Mario tenía 17 años cuando explotó la bomba del Club El Nogal en Bogotá. Su mundo se derrumbó en cuestión de segundos. Algunos de sus amigos murieron, al igual que su profesor de squash. Su casa, ubicada cerca del lugar del atentado, quedó destruida.
Durante nueve meses tuvo que vivir en un hotel junto a su familia y aunque para algunos esto hubiera podido ser una experiencia divertida, para Mario fue un factor detonante de la depresión y los ataques de pánico que comenzó a sufrir.
Le hacían falta sus cosas. La ropa, el morral del colegio, sus libros, el computador con sus trabajos, todo había quedado destruido. Mario no quiso volver al colegio, ni tampoco estar con sus amigos. Le dejó de interesar el fútbol. “Ya no voy a estudiar. Para qué si me voy a morir”, pensaba.
Sus padres, preocupados por lo que estaba sucediendo, lo llevaron a donde una psiquiatra, quien le diagnosticó depresión profunda. Aunque Mario no tuvo que ser hospitalizado, le ordenaron una tableta de buspirona para la ansiedad y una cápsula de venlafaxina para la depresión.
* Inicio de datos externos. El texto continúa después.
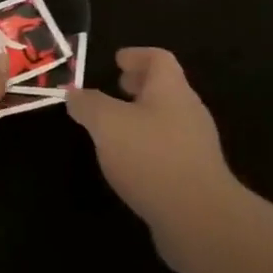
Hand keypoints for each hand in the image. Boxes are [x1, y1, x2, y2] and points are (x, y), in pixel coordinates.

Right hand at [67, 48, 241, 234]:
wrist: (198, 217)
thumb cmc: (151, 157)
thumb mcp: (107, 124)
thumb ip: (88, 105)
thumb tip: (74, 93)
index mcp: (171, 90)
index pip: (158, 58)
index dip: (137, 54)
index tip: (117, 59)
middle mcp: (188, 112)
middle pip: (166, 88)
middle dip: (140, 85)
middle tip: (117, 86)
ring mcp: (196, 145)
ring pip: (167, 119)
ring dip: (143, 116)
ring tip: (116, 126)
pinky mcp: (195, 176)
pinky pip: (169, 148)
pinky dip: (148, 144)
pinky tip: (130, 161)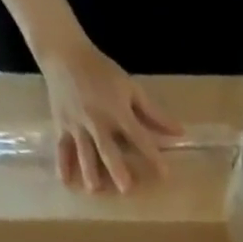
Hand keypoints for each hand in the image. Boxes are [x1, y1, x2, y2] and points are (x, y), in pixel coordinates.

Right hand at [36, 36, 181, 192]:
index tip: (165, 175)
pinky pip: (62, 147)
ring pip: (84, 151)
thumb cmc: (102, 71)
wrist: (62, 51)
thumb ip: (154, 113)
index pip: (139, 137)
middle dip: (116, 168)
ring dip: (89, 170)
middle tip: (125, 189)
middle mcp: (97, 120)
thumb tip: (180, 133)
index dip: (153, 156)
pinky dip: (63, 163)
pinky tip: (66, 182)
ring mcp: (77, 124)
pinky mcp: (61, 124)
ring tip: (94, 190)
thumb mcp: (131, 88)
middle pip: (107, 148)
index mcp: (117, 111)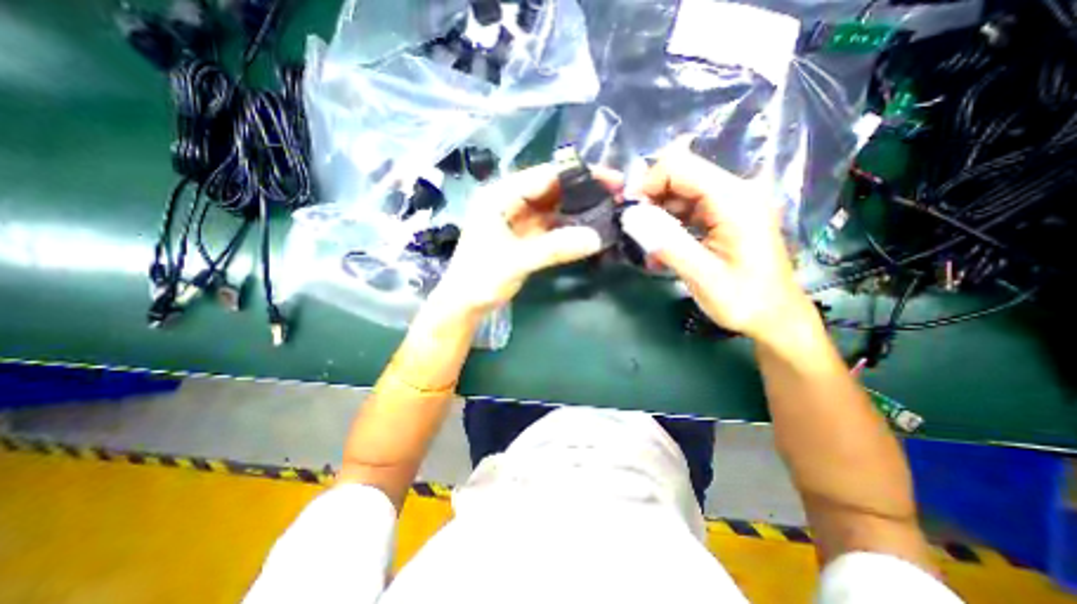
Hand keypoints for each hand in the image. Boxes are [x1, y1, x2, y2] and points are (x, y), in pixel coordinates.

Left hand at [432, 165, 622, 315]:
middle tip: (616, 193)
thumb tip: (596, 238)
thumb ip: (555, 248)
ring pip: (553, 207)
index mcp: (499, 196)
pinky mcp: (525, 236)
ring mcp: (518, 219)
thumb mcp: (516, 261)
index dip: (578, 175)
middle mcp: (509, 201)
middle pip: (551, 189)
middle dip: (582, 190)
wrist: (464, 304)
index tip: (610, 178)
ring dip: (578, 208)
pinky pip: (551, 225)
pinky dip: (569, 227)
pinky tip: (589, 228)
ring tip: (608, 209)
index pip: (544, 176)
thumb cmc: (480, 279)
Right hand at [624, 145, 816, 347]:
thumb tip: (630, 217)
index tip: (626, 209)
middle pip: (679, 175)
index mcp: (734, 200)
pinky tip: (657, 244)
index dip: (646, 182)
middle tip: (628, 224)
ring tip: (640, 239)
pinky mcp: (724, 216)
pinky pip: (687, 208)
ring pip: (680, 191)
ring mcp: (730, 203)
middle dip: (648, 196)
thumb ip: (666, 243)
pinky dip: (667, 222)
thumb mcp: (702, 276)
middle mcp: (735, 192)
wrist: (775, 316)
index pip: (680, 167)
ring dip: (655, 211)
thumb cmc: (744, 300)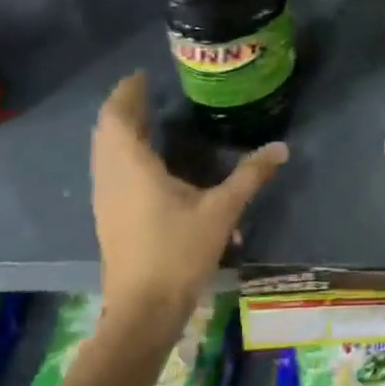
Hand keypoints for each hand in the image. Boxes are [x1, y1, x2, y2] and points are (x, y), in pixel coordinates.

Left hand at [91, 73, 286, 330]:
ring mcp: (105, 199)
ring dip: (120, 132)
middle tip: (148, 93)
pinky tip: (147, 163)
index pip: (117, 116)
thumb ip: (250, 175)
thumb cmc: (178, 253)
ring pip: (104, 153)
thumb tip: (280, 148)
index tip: (143, 75)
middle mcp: (110, 177)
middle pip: (106, 131)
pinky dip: (121, 153)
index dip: (127, 92)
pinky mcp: (108, 217)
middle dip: (124, 109)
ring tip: (146, 120)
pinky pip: (108, 170)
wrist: (143, 310)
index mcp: (132, 167)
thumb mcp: (221, 211)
Después de seis meses de psicoterapia comenzó a sentirse mejor. Ya lleva un año estable. Hoy, se dedica a dictar clases de inglés y a prepararse para ir a estudiar a Canadá.
Una opción desesperada
El psiquiatra Charles Nemeroff, director del Departamento de Psiquiatría del Memorial Hospital en Carolina del Norte (EE.UU.), recordó durante su visita a Bogotá el caso de un paciente que intentó suicidarse para que su familia cobrara el seguro de vida y así cubrieran las deudas que él no había podido pagar desde que perdió su trabajo por cuenta de la crisis económica.
Desesperado porque su esposa no trabaja y sus hijas estudian en un colegio privado, este abogado alquiló un cuarto en un motel y se encerró dispuesto a quitarse la vida. Se tomó una gran cantidad de pastillas revueltas con vodka.
La mortal combinación, sin embargo, no tuvo el efecto esperado y el abogado no murió. A pesar de su fallido intento, Nemeroff contó que su paciente está convencido de que la solución es matarse.
No puede pagar sus cuentas, no sabe cómo seguir cumpliendo con las obligaciones de su hogar y dice que lo único que puede hacer por su familia es suicidarse para que puedan tener el dinero del seguro y vivir tranquilos.